IMGアカデミー同期が語る錦織の凄さ 緊迫の場面で上がるギア

[ 2014年9月3日 09:35 ]

IMGアカデミー時代の(左から)錦織、富田さん、喜多さん

錦織圭 日本男子92年ぶり全米オープン8強入り

 「今の圭を見れば不思議とは思わない。でも当時はこれだけの活躍は想像できなかった」。そう語るのは現在リコーのテニス部に所属している喜多文明さんだ。錦織と同い年で、中学時代に米フロリダ州のIMGアカデミーに3人でテニス留学した同期生でもある。

 米国では朝から晩までテニス漬けの生活。世界のトップ10など現実感のない「雲の上」の話でしかなかった。ただし、喜多さんはひときわ小柄だった錦織に自分にはない才能も見ていた。「競った場面、緊張する場面で、それまでの内容を理解してさらに一段上のプレーができる。いちかばちかでも守りに入るのでもない。その感覚は僕には分からなかった」。技術だけでは語れない天性のスーパープレー。今も錦織が時折見せるものだ。

 もう一人の同期生だった富田玄輝さんもその成長ぶりに驚く。「リターンはよかったけどそこまで攻撃力はなかった。ただ凄く乗ってきた時はテンポ良く攻めて会場が沸くようなプレーをする。それは今も一緒ですね」。当時の錦織の性格は「根暗」。

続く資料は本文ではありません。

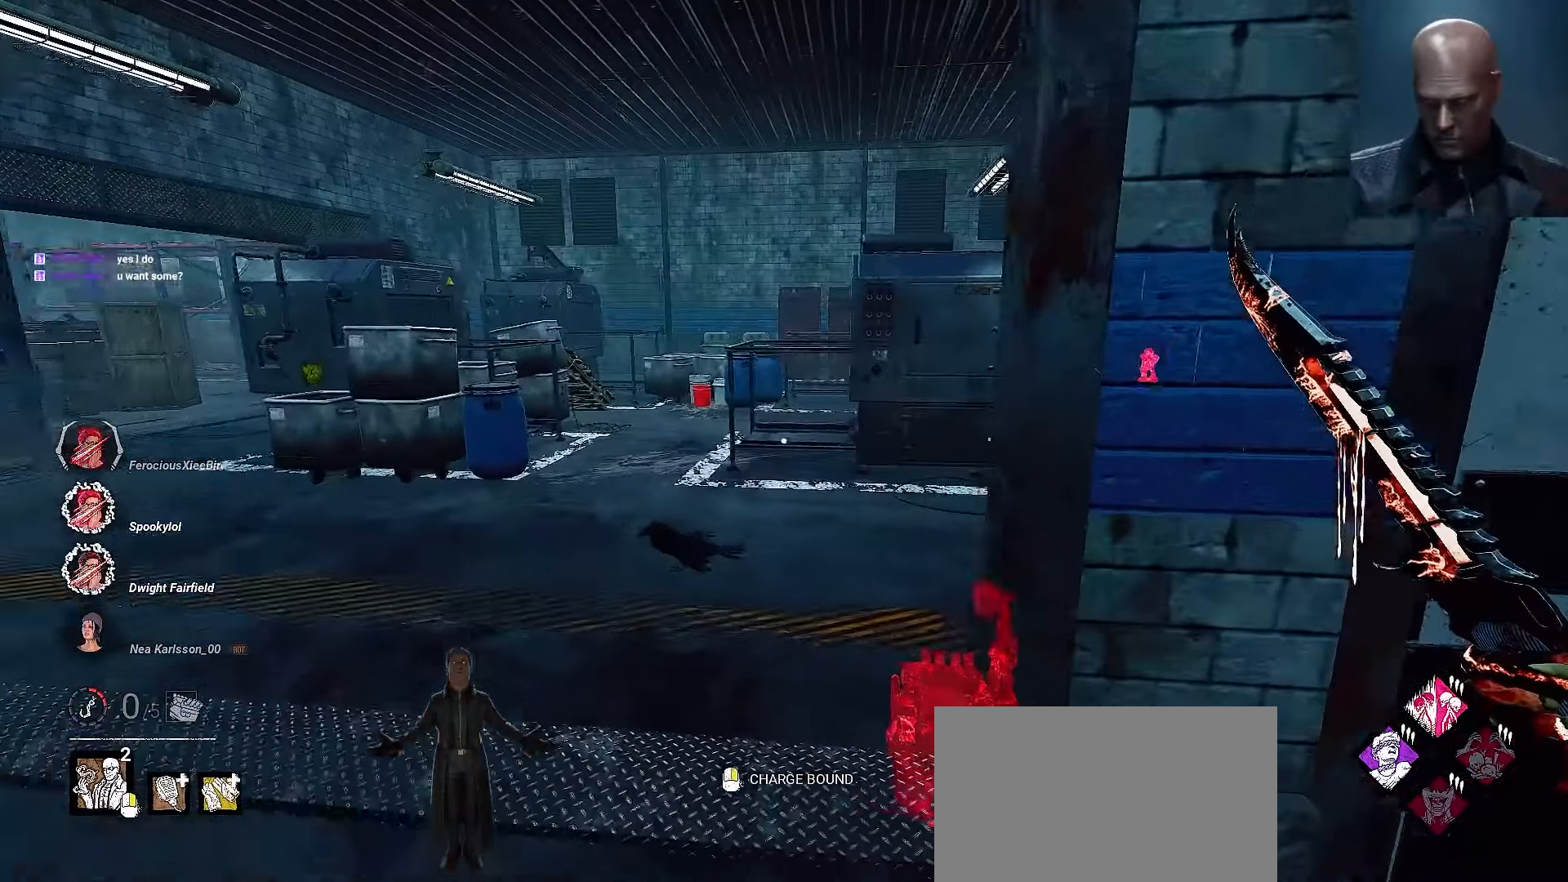
{"keys": ["w"], "mouse": [], "events": []}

「今は違うけど、テニスコートでもなかなか自己主張ができなかった」と審判や相手選手を前に口ごもることが多かったという。現在の堂々としたコート上の態度からは想像もつかない。

 帰国して大学在学中にプロ活動もした喜多さんは、今はリコーの社員として働く。就業後に自らの練習に励みつつ、錦織の試合のチェックは欠かさない。ブリヂストンスポーツでテニス関連の販促の仕事をしている富田さんだが、大学卒業後はほとんどテニスをしなくなったという。

 ケイ、フミ、ゲンキと呼び合い、米国で青春時代を過ごした3人。「年間の成績上位8人だけが出られる最終戦に出てほしい」(喜多さん)「どうせなら1回ぐらいグランドスラムで優勝してほしい」(富田さん)。一緒に夢を追いかけた同志は、それぞれの道を歩きながら錦織の活躍を見つめている。